EXERCISE:
Reproduce the listing below in full and exactly; no pictures belong in the copy.

SUPPLIED DATA:

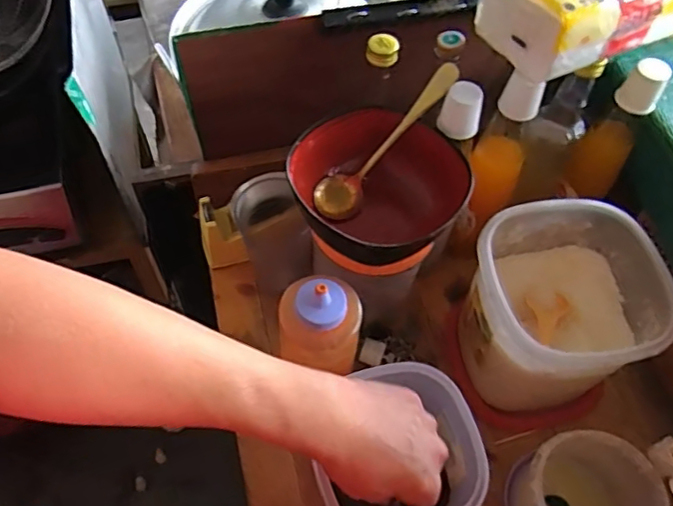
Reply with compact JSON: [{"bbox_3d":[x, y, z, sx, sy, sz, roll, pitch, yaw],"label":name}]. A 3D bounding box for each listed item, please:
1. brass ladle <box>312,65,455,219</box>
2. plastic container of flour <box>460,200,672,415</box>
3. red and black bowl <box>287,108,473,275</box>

YOUR SOLUTION:
Reply with compact JSON: [{"bbox_3d":[x, y, z, sx, sy, sz, roll, pitch, yaw],"label":name}]. A 3D bounding box for each listed item, please:
1. brass ladle <box>312,65,455,219</box>
2. plastic container of flour <box>460,200,672,415</box>
3. red and black bowl <box>287,108,473,275</box>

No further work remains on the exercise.